As I read this week’s Torah portion, Pinchas, which describes the five daughters of Tzelofchad, I cannot help but think of a book I read years ago — something like “Women Don’t Ask.” I understand that there are several books with a similar title. To be honest, I do not remember which one I read. However, I do remember the premise: There is a gender divide regarding the practice of negotiation and by and large women just do not ask for something, even if they feel they deserve it.
When I read this book, I was negotiating my first rabbinic contract. The book focused on the long-lasting impact of a woman who asks for a higher salary both in her initial year and in subsequent years in asking for a raise. After all, the compound financial benefits of this first ask were important. The book was convincing in encouraging women to set aside their fears and doubts and … just ask.
Why does this seem so hard for so many of us?
Many of us have heard that women make about 75 to 80 cents for every dollar earned by men. According to the Institute for Women’s Policy Research, at the rate we are going, it will take us until the year 2058 to close the pay gap. This means that each choice women make to ask for something now has a real impact on their future.
If there is a group of women in the Torah who know about the importance of these asks, it is the daughters of Tzelofchad. Raised in a world where inheritance laws dictated that only sons received the benefits of their father’s share of land, these five women advocated for their father’s land portion, because they had no brothers. I have always been drawn toward their story, as they seemed to be some of our first feminists. I cannot imagine what it took to ask for this land when the entire institution was working against them.
As we look closer, however, we realize that they did not ask. Instead, they told. They courageously and passionately shared: “Let not our father’s name be lost to his clan just because he had no son! Give us a holding among our father’s kinsmen!” (Numbers 27:4).
It is polite to ask for something. It expresses humility. It shows the other person that we do not feel entitled. We certainly do not want to appear as arrogant, so asking is sometimes the way to go. At the same time, asking shifts the locus of power. It allows for the possibility of a negative response when in fact we might deserve the affirmative. Sure, there may be times when someone cannot give us what we might deserve — perhaps their hands are tied or they may not have the resources to help — but to ask in circumstances when something should be a given — and can certainly be accommodated — is to undermine the very root of what it means to live in a world of justice.
The story of property ownership as outlined by the daughters of Tzelofchad is a story about justice. There was no reason why these women did not deserve to inherit their father’s property. There is no reason to ask for the property when it was clear that it was due unto them. And so they did not ask. Instead, they told Moses, as if it was a given. It was so much of a given, in fact, that not only were they granted the land, but a new law was created that gave the same protection for future generations!
The daughters of Tzelofchad encourage me to reframe the concept of what it means to say: “Women don’t ask.” Perhaps with a little change in punctuation — with the addition of a small comma — we can say “Women, don’t ask.” In doing so, we change this from a disheartening statistic to an encouraging source of motivation. When we feel that something should be a given — we might challenge our daughters by saying to them, “Don’t ask. Tell.”

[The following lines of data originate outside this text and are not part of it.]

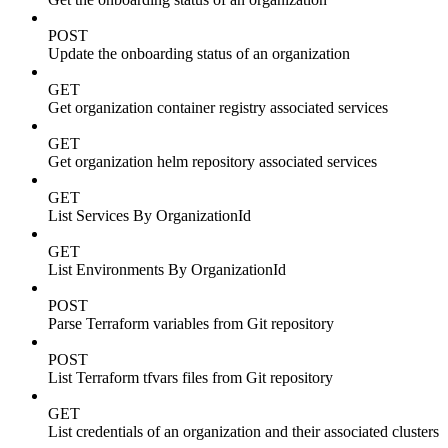
POST
Update the onboarding status of an organization
GET
Get organization container registry associated services
GET
Get organization helm repository associated services
GET
List Services By OrganizationId
GET
List Environments By OrganizationId
POST
Parse Terraform variables from Git repository
POST
List Terraform tfvars files from Git repository
GET
List credentials of an organization and their associated clusters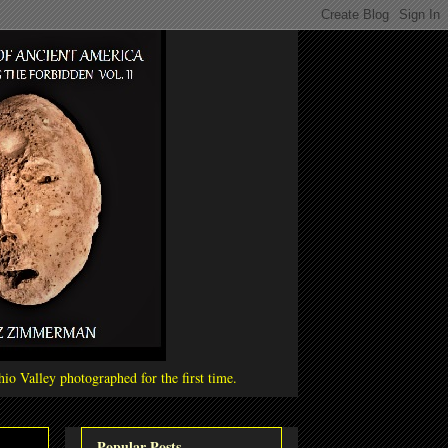
io Valley photographed for the first time.
Popular Posts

And if we broaden this lesson to all forms of justice, we arrive at a motivating statement during this important election year. We should not ask for things like racial justice. We should not ask for gender equality. We should not ask for things like healthcare and PPE for our healthcare workers. We should demand these forms of justice as if our lives depended on it.
May we raise daughters who unabashedly express what they deserve.
May we educate our students to advocate for equality to all.
May we pursue justice as if it is a given.